··· Extracted text ···

Brown v. Board of Education. Still far to go in Librarianship..


Kathleen McCook writes "On May 17, 2004 the nation celebrates the landmark case, Brown v. Board of Education. In Derrick Bell's new book, SILENT COVENANTS: BROWN V.BOARD OF EDUCATION AND THE UNFULFILLED HOPES FOR RACIAL REFORM the results to today are explored. The deliberate speed was at a snail's pace in many places and defacto segregation in Boston continued for decades after Brown.

In librarianship the profession's efforts to reflect the people we serve among our own numbers have been recently analyzed in the LJ study,"The Diversity Mandate" by Denice Adkins & Isabel Espinal(4/15/2004) where it is noted:"In the 1995–96 academic year only nine percent of MLS graduates were students of color. That number peaked at nearly 13 percent in 1999–2000. Since the Spectrum program was initiated, ten percent of all MLS graduates are librarians of color."

··· Supplied data ···

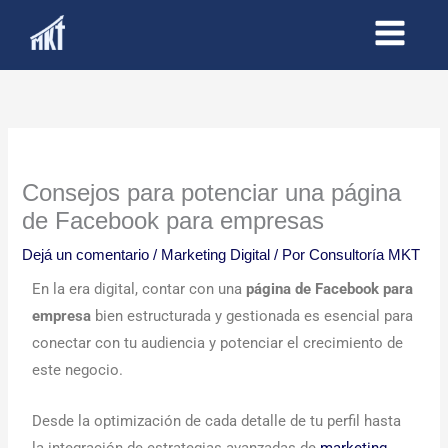
Ir
al
contenido
Consejos para potenciar una página
de Facebook para empresas
Dejá un comentario
/
Marketing Digital
/ Por
Consultoría MKT
En la era digital, contar con una
página de Facebook para
empresa
bien estructurada y gestionada es esencial para
conectar con tu audiencia y potenciar el crecimiento de
este negocio.
Desde la optimización de cada detalle de tu perfil hasta
la integración de estrategias avanzadas de
marketing
,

···

#### Tasks and exercises
1. According to the Brown v. Board of Education post, what share of MLS graduates were students of color in the 1995–96 academic year?
2. Please list every person named in the Brown v. Board of Education post.
3. Decide whether each statement agrees with the Brown v. Board of Education post, and support each verdict with the post's own words: (a) The nation celebrates the case on May 17, 2004. (b) The share of MLS graduates who were students of color peaked in 1995–96. (c) De facto segregation in Boston ended soon after Brown.

#### Your written answers
1. Nine percent.

2. Kathleen McCook, Derrick Bell, Denice Adkins, Isabel Espinal

3.
(a) Yes: "On May 17, 2004 the nation celebrates the landmark case"
(b) No: "That number peaked at nearly 13 percent in 1999–2000."
(c) No: "defacto segregation in Boston continued for decades after Brown"